Uns ist bewusst, dass ein längerer Gerichtsprozess gerade für Geschädigte eine erhebliche Belastung darstellt. Wir versuchen daher zunächst die Angelegenheit außergerichtlich zu lösen. Häufig führt hier eine gute Aufarbeitung der Rechtslage und der Schadensposten, gegebenenfalls mit einem Klageentwurf und ein abschließendes Regulierungsgespräch mit der gegnerischen Versicherung auch zu einer Lösung. Falls die Gegenseite allerdings nicht bereit ist einen angemessenen Schadensersatz zu leisten oder auf Zeit spielt setzen wir die Interessen unserer Mandanten zeitnah gerichtlich durch. 

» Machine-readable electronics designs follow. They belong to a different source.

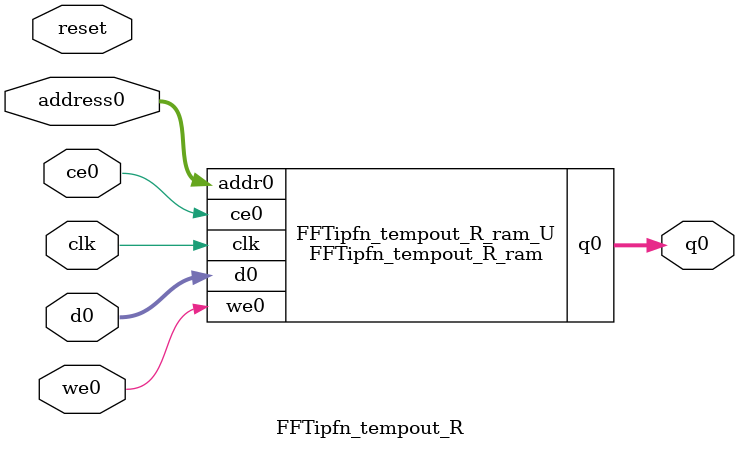
<source format=v>
`timescale 1 ns / 1 ps
module FFTipfn_tempout_R_ram (addr0, ce0, d0, we0, q0,  clk);

parameter DWIDTH = 32;
parameter AWIDTH = 10;
parameter MEM_SIZE = 1024;

input[AWIDTH-1:0] addr0;
input ce0;
input[DWIDTH-1:0] d0;
input we0;
output reg[DWIDTH-1:0] q0;
input clk;

(* ram_style = "block" *)reg [DWIDTH-1:0] ram[0:MEM_SIZE-1];




always @(posedge clk)  
begin 
    if (ce0) 
    begin
        if (we0) 
        begin 
            ram[addr0] <= d0; 
        end 
        q0 <= ram[addr0];
    end
end


endmodule

`timescale 1 ns / 1 ps
module FFTipfn_tempout_R(
    reset,
    clk,
    address0,
    ce0,
    we0,
    d0,
    q0);

parameter DataWidth = 32'd32;
parameter AddressRange = 32'd1024;
parameter AddressWidth = 32'd10;
input reset;
input clk;
input[AddressWidth - 1:0] address0;
input ce0;
input we0;
input[DataWidth - 1:0] d0;
output[DataWidth - 1:0] q0;



FFTipfn_tempout_R_ram FFTipfn_tempout_R_ram_U(
    .clk( clk ),
    .addr0( address0 ),
    .ce0( ce0 ),
    .we0( we0 ),
    .d0( d0 ),
    .q0( q0 ));

endmodule


</source>
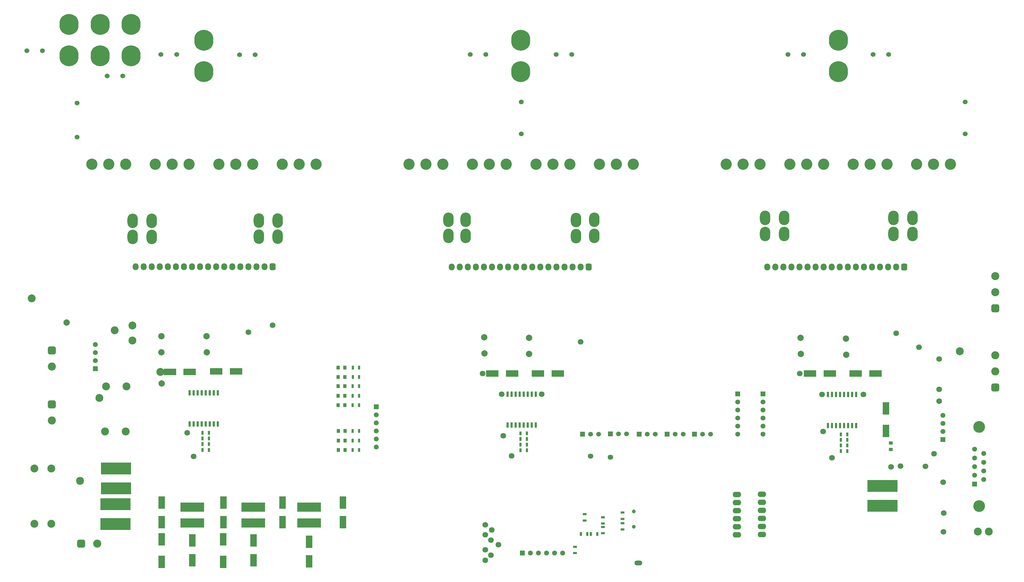
<source format=gbr>
%TF.GenerationSoftware,Altium Limited,Altium Designer,26.1.1 (7)*%
G04 Layer_Color=255*
%FSLAX43Y43*%
%MOMM*%
%TF.SameCoordinates,F910D8A4-5627-44EB-A571-6FFAAA827985*%
%TF.FilePolarity,Positive*%
%TF.FileFunction,Pads,Top*%
%TF.Part,Single*%
G01*
G75*
%TA.AperFunction,SMDPad,CuDef*%
%ADD10R,4.000X2.000*%
%ADD11R,9.500X3.750*%
%ADD12R,0.800X1.250*%
%ADD13R,1.250X0.800*%
%ADD14R,1.100X1.200*%
%ADD15R,2.000X4.000*%
G04:AMPARAMS|DCode=16|XSize=1.65mm|YSize=0.6mm|CornerRadius=0.051mm|HoleSize=0mm|Usage=FLASHONLY|Rotation=90.000|XOffset=0mm|YOffset=0mm|HoleType=Round|Shape=RoundedRectangle|*
%AMROUNDEDRECTD16*
21,1,1.650,0.498,0,0,90.0*
21,1,1.548,0.600,0,0,90.0*
1,1,0.102,0.249,0.774*
1,1,0.102,0.249,-0.774*
1,1,0.102,-0.249,-0.774*
1,1,0.102,-0.249,0.774*
%
%ADD16ROUNDEDRECTD16*%
%ADD17R,7.500X3.000*%
%ADD18R,1.200X1.100*%
%TA.AperFunction,ComponentPad*%
%ADD27O,1.800X1.500*%
%ADD28C,1.800*%
%ADD29C,2.000*%
%ADD30C,3.550*%
%ADD31R,1.550X1.550*%
%ADD32C,1.550*%
%ADD33O,2.700X1.750*%
%ADD34C,3.700*%
%ADD35C,1.500*%
%ADD36R,1.500X1.500*%
%ADD37C,1.200*%
%ADD38C,1.524*%
%ADD39O,6.000X6.600*%
%ADD40C,2.500*%
%ADD41C,2.550*%
G04:AMPARAMS|DCode=42|XSize=2.55mm|YSize=2.55mm|CornerRadius=0.638mm|HoleSize=0mm|Usage=FLASHONLY|Rotation=0.000|XOffset=0mm|YOffset=0mm|HoleType=Round|Shape=RoundedRectangle|*
%AMROUNDEDRECTD42*
21,1,2.550,1.275,0,0,0.0*
21,1,1.275,2.550,0,0,0.0*
1,1,1.275,0.638,-0.638*
1,1,1.275,-0.638,-0.638*
1,1,1.275,-0.638,0.638*
1,1,1.275,0.638,0.638*
%
%ADD42ROUNDEDRECTD42*%
G04:AMPARAMS|DCode=43|XSize=2.55mm|YSize=2.55mm|CornerRadius=0.638mm|HoleSize=0mm|Usage=FLASHONLY|Rotation=270.000|XOffset=0mm|YOffset=0mm|HoleType=Round|Shape=RoundedRectangle|*
%AMROUNDEDRECTD43*
21,1,2.550,1.275,0,0,270.0*
21,1,1.275,2.550,0,0,270.0*
1,1,1.275,-0.638,-0.638*
1,1,1.275,-0.638,0.638*
1,1,1.275,0.638,0.638*
1,1,1.275,0.638,-0.638*
%
%ADD43ROUNDEDRECTD43*%
%ADD44O,1.905X2.159*%
G04:AMPARAMS|DCode=45|XSize=1.905mm|YSize=2.159mm|CornerRadius=0.476mm|HoleSize=0mm|Usage=FLASHONLY|Rotation=0.000|XOffset=0mm|YOffset=0mm|HoleType=Round|Shape=RoundedRectangle|*
%AMROUNDEDRECTD45*
21,1,1.905,1.206,0,0,0.0*
21,1,0.953,2.159,0,0,0.0*
1,1,0.953,0.476,-0.603*
1,1,0.953,-0.476,-0.603*
1,1,0.953,-0.476,0.603*
1,1,0.953,0.476,0.603*
%
%ADD45ROUNDEDRECTD45*%
%ADD46O,3.302X4.572*%
%ADD47O,2.500X1.500*%
%ADD48R,1.550X1.550*%
D10*
X165305Y64331D02*
D03*
X171528D02*
D03*
X70101Y65061D02*
D03*
X63878D02*
D03*
X55501Y64911D02*
D03*
X49278D02*
D03*
X257282Y64354D02*
D03*
X251059D02*
D03*
X271712D02*
D03*
X265489D02*
D03*
X157156Y64321D02*
D03*
X150933D02*
D03*
D11*
X32250Y34400D02*
D03*
Y28150D02*
D03*
X32125Y23111D02*
D03*
Y16861D02*
D03*
X273925Y22600D02*
D03*
Y28850D02*
D03*
D12*
X108929Y66255D02*
D03*
X106929D02*
D03*
X106880Y60366D02*
D03*
X108880D02*
D03*
X106880Y57366D02*
D03*
X108880D02*
D03*
X106880Y54366D02*
D03*
X108880D02*
D03*
X106905Y40216D02*
D03*
X108905D02*
D03*
X106905Y43216D02*
D03*
X108905D02*
D03*
X106905Y46216D02*
D03*
X108905D02*
D03*
X108929Y63245D02*
D03*
X106929D02*
D03*
X178851Y13742D02*
D03*
X180851D02*
D03*
X184007Y13742D02*
D03*
X182007D02*
D03*
X59542Y43851D02*
D03*
X61542D02*
D03*
X61532Y42062D02*
D03*
X59532D02*
D03*
X59542Y45661D02*
D03*
X61542D02*
D03*
Y40272D02*
D03*
X59542D02*
D03*
X260807Y43450D02*
D03*
X262807D02*
D03*
Y41670D02*
D03*
X260807D02*
D03*
X260812Y45175D02*
D03*
X262812D02*
D03*
X262812Y39895D02*
D03*
X260812D02*
D03*
X159813Y41938D02*
D03*
X161813D02*
D03*
Y43721D02*
D03*
X159813D02*
D03*
X161813Y45491D02*
D03*
X159813D02*
D03*
Y40118D02*
D03*
X161813D02*
D03*
D13*
X191982Y18479D02*
D03*
Y20479D02*
D03*
X176950Y7700D02*
D03*
Y9700D02*
D03*
X191982Y17149D02*
D03*
Y15149D02*
D03*
X185741Y15975D02*
D03*
Y13975D02*
D03*
X185741Y19021D02*
D03*
Y17021D02*
D03*
X180000Y19975D02*
D03*
Y17975D02*
D03*
D14*
X104430Y60366D02*
D03*
X102330D02*
D03*
X104430Y57366D02*
D03*
X102330D02*
D03*
X104430Y66254D02*
D03*
X102330D02*
D03*
X104430Y63245D02*
D03*
X102330D02*
D03*
X104430Y54366D02*
D03*
X102330D02*
D03*
X104455Y43216D02*
D03*
X102355D02*
D03*
X104455Y46216D02*
D03*
X102355D02*
D03*
X104455Y40216D02*
D03*
X102355D02*
D03*
D15*
X103850Y23675D02*
D03*
Y17452D02*
D03*
X66150Y23675D02*
D03*
Y17452D02*
D03*
X84800Y23675D02*
D03*
Y17452D02*
D03*
X66075Y4950D02*
D03*
Y12050D02*
D03*
X75625Y11675D02*
D03*
Y5452D02*
D03*
X275000Y53319D02*
D03*
Y46219D02*
D03*
X93125Y11300D02*
D03*
Y5077D02*
D03*
X46660Y23675D02*
D03*
Y17452D02*
D03*
X56350Y11675D02*
D03*
Y5452D02*
D03*
X46700Y4950D02*
D03*
Y12050D02*
D03*
D16*
X60521Y48476D02*
D03*
X64331D02*
D03*
X57981D02*
D03*
X59251D02*
D03*
X55441Y58226D02*
D03*
X56711D02*
D03*
X57981D02*
D03*
X59251D02*
D03*
X60521D02*
D03*
X61791D02*
D03*
X63061D02*
D03*
X64331D02*
D03*
X63061Y48476D02*
D03*
X61791D02*
D03*
X56711D02*
D03*
X55441D02*
D03*
X261812Y47979D02*
D03*
X265622D02*
D03*
X259272D02*
D03*
X260542D02*
D03*
X256732Y57729D02*
D03*
X258002D02*
D03*
X259272D02*
D03*
X260542D02*
D03*
X261812D02*
D03*
X263082D02*
D03*
X264352D02*
D03*
X265622D02*
D03*
X264352Y47979D02*
D03*
X263082D02*
D03*
X258002D02*
D03*
X256732D02*
D03*
X155738Y48086D02*
D03*
X157008D02*
D03*
X162088D02*
D03*
X163358D02*
D03*
X164628Y57836D02*
D03*
X163358D02*
D03*
X162088D02*
D03*
X160818D02*
D03*
X159548D02*
D03*
X158278D02*
D03*
X157008D02*
D03*
X155738D02*
D03*
X159548Y48086D02*
D03*
X158278D02*
D03*
X164628D02*
D03*
X160818D02*
D03*
D17*
X75575Y22200D02*
D03*
Y17200D02*
D03*
X93125D02*
D03*
Y22200D02*
D03*
X56300Y17200D02*
D03*
Y22200D02*
D03*
D18*
X276541Y42468D02*
D03*
Y40368D02*
D03*
D27*
X188161Y37987D02*
D03*
X181871Y38279D02*
D03*
D28*
X166439Y57836D02*
D03*
X148660Y13457D02*
D03*
X152871Y10317D02*
D03*
X148660Y5477D02*
D03*
Y16602D02*
D03*
Y8727D02*
D03*
X150683Y15002D02*
D03*
X150475Y7027D02*
D03*
Y11827D02*
D03*
X56711Y38232D02*
D03*
X54714Y45661D02*
D03*
X74041Y77404D02*
D03*
X81661Y79635D02*
D03*
X247860Y64326D02*
D03*
X267927Y57729D02*
D03*
X254871D02*
D03*
X258002Y37788D02*
D03*
X278232Y77032D02*
D03*
X255223Y46105D02*
D03*
X293185Y20344D02*
D03*
X293072Y30054D02*
D03*
X287475Y35075D02*
D03*
X147856Y64321D02*
D03*
X157008Y38337D02*
D03*
X178714Y74317D02*
D03*
X153823Y57836D02*
D03*
X154374Y44728D02*
D03*
X293135Y14410D02*
D03*
X291806Y55633D02*
D03*
X276609Y34900D02*
D03*
X290180Y39078D02*
D03*
X291806Y59367D02*
D03*
X285396Y72651D02*
D03*
X291781Y68959D02*
D03*
X279555Y35172D02*
D03*
D29*
X16700Y80466D02*
D03*
X46623Y71070D02*
D03*
X46548Y76145D02*
D03*
X46654Y61250D02*
D03*
X60881Y71070D02*
D03*
X60806Y76145D02*
D03*
X262443Y70319D02*
D03*
X262368Y75394D02*
D03*
X248151Y70560D02*
D03*
X248076Y75635D02*
D03*
X162528Y70566D02*
D03*
X162453Y75641D02*
D03*
X148377Y75780D02*
D03*
X148452Y70705D02*
D03*
D30*
X124666Y130369D02*
D03*
X130000D02*
D03*
X135334D02*
D03*
X95334D02*
D03*
X90000D02*
D03*
X84666D02*
D03*
X184666D02*
D03*
X190000D02*
D03*
X195334D02*
D03*
X164666D02*
D03*
X170000D02*
D03*
X175334D02*
D03*
X44666D02*
D03*
X50000D02*
D03*
X55334D02*
D03*
X24666D02*
D03*
X30000D02*
D03*
X35334D02*
D03*
X64666D02*
D03*
X70000D02*
D03*
X75334D02*
D03*
X284666D02*
D03*
X290000D02*
D03*
X295334D02*
D03*
X264666D02*
D03*
X270000D02*
D03*
X275334D02*
D03*
X144666D02*
D03*
X150000D02*
D03*
X155334D02*
D03*
X224666D02*
D03*
X230000D02*
D03*
X235334D02*
D03*
X244666D02*
D03*
X250000D02*
D03*
X255334D02*
D03*
D31*
X25775Y65845D02*
D03*
X302985Y29515D02*
D03*
X114300Y53870D02*
D03*
X292961Y43498D02*
D03*
X228279Y57970D02*
D03*
X236279Y57960D02*
D03*
D32*
X25775Y68385D02*
D03*
Y70925D02*
D03*
Y73465D02*
D03*
X302985Y34995D02*
D03*
Y32255D02*
D03*
Y37735D02*
D03*
Y40475D02*
D03*
X305825Y36365D02*
D03*
Y33625D02*
D03*
Y30885D02*
D03*
Y39105D02*
D03*
X114300Y51330D02*
D03*
Y48790D02*
D03*
Y46250D02*
D03*
Y43710D02*
D03*
Y41170D02*
D03*
X173080Y7700D02*
D03*
X170540D02*
D03*
X168000D02*
D03*
X165460D02*
D03*
X162920D02*
D03*
X292961Y46038D02*
D03*
Y48578D02*
D03*
Y51118D02*
D03*
X228279Y55430D02*
D03*
Y52890D02*
D03*
Y50350D02*
D03*
Y47810D02*
D03*
Y45270D02*
D03*
X236279Y55420D02*
D03*
Y52880D02*
D03*
Y50340D02*
D03*
Y47800D02*
D03*
Y45260D02*
D03*
D33*
X228024Y13500D02*
D03*
Y16040D02*
D03*
Y18580D02*
D03*
Y21120D02*
D03*
Y23660D02*
D03*
Y26200D02*
D03*
X235865Y26225D02*
D03*
Y23685D02*
D03*
Y21145D02*
D03*
Y18605D02*
D03*
Y16065D02*
D03*
Y13525D02*
D03*
D34*
X304405Y22505D02*
D03*
Y47495D02*
D03*
D35*
X202257Y45225D02*
D03*
X199717D02*
D03*
X217202D02*
D03*
X219742D02*
D03*
X193241Y45287D02*
D03*
X190701D02*
D03*
X208532Y45225D02*
D03*
X211072D02*
D03*
X184411Y45237D02*
D03*
X181871D02*
D03*
D36*
X197177Y45225D02*
D03*
X214662D02*
D03*
X188161Y45287D02*
D03*
X205992Y45225D02*
D03*
X179331Y45237D02*
D03*
D37*
X195524Y15981D02*
D03*
Y20861D02*
D03*
D38*
X4150Y166175D02*
D03*
X9100D02*
D03*
X29450Y158225D02*
D03*
X34400D02*
D03*
X46445Y165059D02*
D03*
X51395D02*
D03*
X76135Y164983D02*
D03*
X71185D02*
D03*
X148869Y165004D02*
D03*
X143919D02*
D03*
X249058Y165034D02*
D03*
X244108D02*
D03*
X275869Y165059D02*
D03*
X270919D02*
D03*
X175971Y165004D02*
D03*
X160000Y140004D02*
D03*
Y150004D02*
D03*
X300000Y140004D02*
D03*
Y150004D02*
D03*
X20000Y138976D02*
D03*
Y149726D02*
D03*
X171021Y165004D02*
D03*
D39*
X27250Y174540D02*
D03*
Y164634D02*
D03*
X17425Y174540D02*
D03*
Y164634D02*
D03*
X60000Y159638D02*
D03*
Y169544D02*
D03*
X37000Y164634D02*
D03*
Y174540D02*
D03*
X159893Y159638D02*
D03*
Y169544D02*
D03*
X259994Y159638D02*
D03*
Y169544D02*
D03*
D40*
X307400Y14480D02*
D03*
X304005D02*
D03*
X31815Y78014D02*
D03*
X37446Y79505D02*
D03*
X6564Y16963D02*
D03*
X11898D02*
D03*
Y34362D02*
D03*
X6564D02*
D03*
X20914Y30470D02*
D03*
X46252Y64911D02*
D03*
X5724Y88112D02*
D03*
X37446Y74800D02*
D03*
X35545Y60305D02*
D03*
X35293Y46105D02*
D03*
X28765Y46105D02*
D03*
X29185Y60305D02*
D03*
X27025Y56685D02*
D03*
X298316Y71428D02*
D03*
D41*
X26390Y10725D02*
D03*
X12000Y49539D02*
D03*
Y66539D02*
D03*
X309475Y65000D02*
D03*
Y70080D02*
D03*
Y90000D02*
D03*
Y95080D02*
D03*
D42*
X21310Y10725D02*
D03*
D43*
X12000Y54619D02*
D03*
Y71619D02*
D03*
X309475Y59920D02*
D03*
Y84920D02*
D03*
D44*
X58801Y98029D02*
D03*
X38481D02*
D03*
X56261D02*
D03*
X48641D02*
D03*
X53721D02*
D03*
X46101D02*
D03*
X51181D02*
D03*
X43561D02*
D03*
X41021D02*
D03*
X61341D02*
D03*
X63881D02*
D03*
X66421D02*
D03*
X71501D02*
D03*
X79121D02*
D03*
X68961D02*
D03*
X74041D02*
D03*
X76581D02*
D03*
X158394Y98010D02*
D03*
X138074D02*
D03*
X155854D02*
D03*
X148234D02*
D03*
X153314D02*
D03*
X145694D02*
D03*
X150774D02*
D03*
X143154D02*
D03*
X140614D02*
D03*
X160934D02*
D03*
X163474D02*
D03*
X166014D02*
D03*
X171094D02*
D03*
X178714D02*
D03*
X168554D02*
D03*
X173634D02*
D03*
X176174D02*
D03*
X275692D02*
D03*
X273152D02*
D03*
X268072D02*
D03*
X278232D02*
D03*
X270612D02*
D03*
X265532D02*
D03*
X262992D02*
D03*
X260452D02*
D03*
X240132D02*
D03*
X242672D02*
D03*
X250292D02*
D03*
X245212D02*
D03*
X252832D02*
D03*
X247752D02*
D03*
X255372D02*
D03*
X237592D02*
D03*
X257912D02*
D03*
D45*
X81661Y98029D02*
D03*
X181254Y98010D02*
D03*
X280772D02*
D03*
D46*
X43562Y112544D02*
D03*
Y107464D02*
D03*
X37562Y112544D02*
D03*
Y107464D02*
D03*
X77277Y112592D02*
D03*
Y107512D02*
D03*
X83277Y112592D02*
D03*
Y107512D02*
D03*
X283380Y113506D02*
D03*
Y108426D02*
D03*
X277380Y113506D02*
D03*
Y108426D02*
D03*
X236888Y113430D02*
D03*
Y108350D02*
D03*
X242888Y113430D02*
D03*
Y108350D02*
D03*
X183094Y107808D02*
D03*
Y112888D02*
D03*
X177278Y107681D02*
D03*
Y112761D02*
D03*
X142545Y107808D02*
D03*
Y112888D02*
D03*
X137109Y107808D02*
D03*
Y112888D02*
D03*
D47*
X196975Y4550D02*
D03*
D48*
X160380Y7700D02*
D03*
%TF.MD5,fb0b6c1b184d5b4810cbd88a488f0fb5*%
M02*

</source>
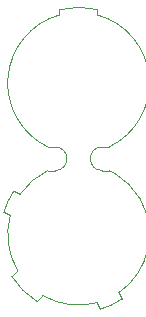
<source format=gbr>
%TF.GenerationSoftware,KiCad,Pcbnew,9.0.2*%
%TF.CreationDate,2025-07-17T19:08:18+01:00*%
%TF.ProjectId,led_jewellery,6c65645f-6a65-4776-956c-6c6572792e6b,rev?*%
%TF.SameCoordinates,Original*%
%TF.FileFunction,Profile,NP*%
%FSLAX46Y46*%
G04 Gerber Fmt 4.6, Leading zero omitted, Abs format (unit mm)*
G04 Created by KiCad (PCBNEW 9.0.2) date 2025-07-17 19:08:18*
%MOMM*%
%LPD*%
G01*
G04 APERTURE LIST*
%TA.AperFunction,Profile*%
%ADD10C,0.050000*%
%TD*%
G04 APERTURE END LIST*
D10*
X129662397Y-81742288D02*
X129662399Y-81742283D01*
X119560821Y-81393448D02*
G75*
G02*
X121884645Y-79400000I4939179J-3406552D01*
G01*
X127115338Y-79400000D02*
G75*
G02*
X127557712Y-79637604I-2615138J-5399500D01*
G01*
X129662397Y-81742288D02*
G75*
G02*
X127906549Y-89739167I-5162397J-3057712D01*
G01*
X118164809Y-82949230D02*
G75*
G02*
X119010045Y-81136615I6335191J-1850770D01*
G01*
X124500000Y-65573000D02*
G75*
G02*
X126095573Y-65774209I0J-6427000D01*
G01*
X120952656Y-90468665D02*
X121452745Y-89968576D01*
X126093938Y-90584405D02*
X126350773Y-91135186D01*
X118831189Y-88347491D02*
X119331421Y-87847259D01*
X122500000Y-77400000D02*
X121884661Y-77400000D01*
X127906549Y-89739166D02*
X128163385Y-90289954D01*
X122880439Y-65780406D02*
G75*
G02*
X124500000Y-65572997I1619561J-6219494D01*
G01*
X127557737Y-79637612D02*
G75*
G02*
X129662400Y-81742283I-3057737J-5162388D01*
G01*
X127100554Y-77400000D02*
X126500000Y-77400000D01*
X126093938Y-90584405D02*
G75*
G02*
X121452743Y-89968579I-1593938J5784405D01*
G01*
X120952656Y-90468665D02*
G75*
G02*
X118831360Y-88347384I3547344J5668665D01*
G01*
X126095571Y-66222715D02*
X126095573Y-65774209D01*
X122880439Y-66222717D02*
X122880439Y-65780407D01*
X118164809Y-82949230D02*
X118715593Y-83206065D01*
X127557717Y-79637601D02*
X127557715Y-79637600D01*
X119331421Y-87847259D02*
G75*
G02*
X118715593Y-83206065I5168579J3047259D01*
G01*
X122500000Y-79400000D02*
X121884645Y-79400000D01*
X121884661Y-77400000D02*
G75*
G02*
X122880439Y-66222715I2615339J5400000D01*
G01*
X128163385Y-90289954D02*
G75*
G02*
X126350773Y-91135187I-3663285J5489754D01*
G01*
X127115338Y-79400000D02*
X126500000Y-79400000D01*
X119010046Y-81136616D02*
X119560821Y-81393448D01*
X126095573Y-66222715D02*
G75*
G02*
X127100554Y-77400000I-1595573J-5777285D01*
G01*
%TO.C,mouse-bite-2mm-slot*%
X122500000Y-77400000D02*
G75*
G02*
X122500000Y-79400000I0J-1000000D01*
G01*
X126500000Y-79400000D02*
G75*
G02*
X126500000Y-77400000I0J1000000D01*
G01*
%TD*%
M02*

</source>
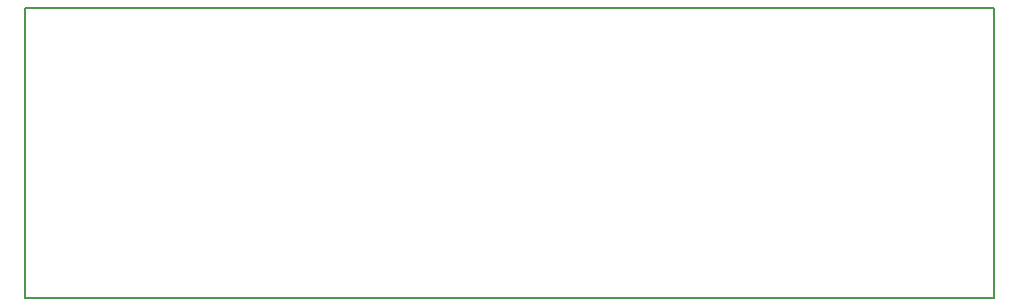
<source format=gbr>
G04 #@! TF.GenerationSoftware,KiCad,Pcbnew,5.1.9*
G04 #@! TF.CreationDate,2022-09-01T16:12:18+02:00*
G04 #@! TF.ProjectId,picsyle-R_strain_915,70696373-796c-4652-9d52-5f7374726169,rev?*
G04 #@! TF.SameCoordinates,Original*
G04 #@! TF.FileFunction,Profile,NP*
%FSLAX46Y46*%
G04 Gerber Fmt 4.6, Leading zero omitted, Abs format (unit mm)*
G04 Created by KiCad (PCBNEW 5.1.9) date 2022-09-01 16:12:18*
%MOMM*%
%LPD*%
G01*
G04 APERTURE LIST*
G04 #@! TA.AperFunction,Profile*
%ADD10C,0.150000*%
G04 #@! TD*
G04 APERTURE END LIST*
D10*
X61000000Y-92500000D02*
X61000000Y-117000000D01*
X61000000Y-92500000D02*
X143000000Y-92500000D01*
X143000000Y-92500000D02*
X143000000Y-117000000D01*
X61000000Y-117000000D02*
X143000000Y-117000000D01*
M02*

</source>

Nachfolgend haben wir eine kleine Auswahl unserer gerichtlichen Fälle im Bereich Personenschaden und Berufsunfähigkeit zusammen gefasst:

Landgericht Würzburg (Aktenzeichen 14 O 664/09, unser Aktenzeichen 10/863) Mandantin war hier bei einer Operation durch einen groben Behandlungsfehler verletzt worden. Ihre vorherige Anwältin erhob Klage mit einem Streitwert von 15.000 EUR. Nachdem wir die Angelegenheit übernommen und aufgearbeitet hatten, konnte ein Schadensersatz von 150.000 EUR erstritten werden.

Landgericht Würzburg (Aktenzeichen 24 O 2913/06, unser Aktenzeichen 06/745) Mandantin war berufsunfähig, die Versicherung hatte sich geweigert zu zahlen. Im Gerichtsverfahren konnte eine Zahlung von 150.000 EUR erstritten werden.

Landgericht Ansbach (Aktenzeichen 2 O 1331/09 Rae, unser Aktenzeichen 08/284) Mandantin hatte bei einem Reitunfall schwere Verletzungen erlitten. Der Voranwalt hatte zunächst nur sehr geringe Beträge gefordert und die Angelegenheit dann verjähren lassen. Es konnte erreicht werden, dass dessen Versicherung einen Schadensersatz von 47.500 EUR leistet.

Landgericht Nürnberg-Fürth (Aktenzeichen 17 O 2551/10, unser Zeichen 10/180): Mandantin war bei einem Reitunfall verletzt worden. Wir konnten erreichen, dass die Versicherung des Schädigers insgesamt 25.000 EUR für den entstandenen Rentenschaden leistet.

Landgericht Nürnberg-Fürth (Aktenzeichen 17 O 9265/08, unser Zeichen 07/773): Mandantin war bei einem Reitunfall verletzt worden. Die Gegenseite verweigerte zunächst vollständig die Bezahlung. Nach Einreichen einer Klage beim Landgericht Nürnberg konnte eine Schadensersatzzahlung von 22.560,00 EUR erreicht werden.

Landgericht Würzburg (Aktenzeichen, 14 O 1810/10, unsere Zeichen 10/179 und 10/237). Die Mandantin war hier bei einem Autounfall schwer geschädigt worden. Die gegnerische Versicherung zahlte 5.000 EUR freiwillig, ihr vorheriger Anwalt sagte hierzu sinngemäß, dass sie froh sein könnte die 5.000 EUR zu bekommen. Im Gerichtsverfahren konnten wir einen Schadensersatz von weiteren 27.000 EUR erstreiten. Zusätzlich zahlte die Versicherung der Mandantin weitere 62.418,08 EUR als Ausgleich für die bleibenden Beeinträchtigungen.

Landgericht Würzburg (Aktenzeichen 11 O 2154/06, unser Aktenzeichen 05/524). Mandant war bei einer Operation aufgrund eines groben Arzthaftungsfehlers geschädigt worden. Der behandelnde Arzt wurde nach unserer Klage zu einer Schadensersatzzahlung von 63.478,41 EUR verurteilt.